[[ Records shown, beginning ]]
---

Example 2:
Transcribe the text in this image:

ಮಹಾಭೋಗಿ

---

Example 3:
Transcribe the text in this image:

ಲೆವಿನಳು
[[ Records shown, end ]]
Exactly as written, reproduce the whole listing.

Task solution:
---

Example 2:
Transcribe the text in this image:

ಮಹಾಭೋಗಿ

---

Example 3:
Transcribe the text in this image:

ಲೆವಿನಳು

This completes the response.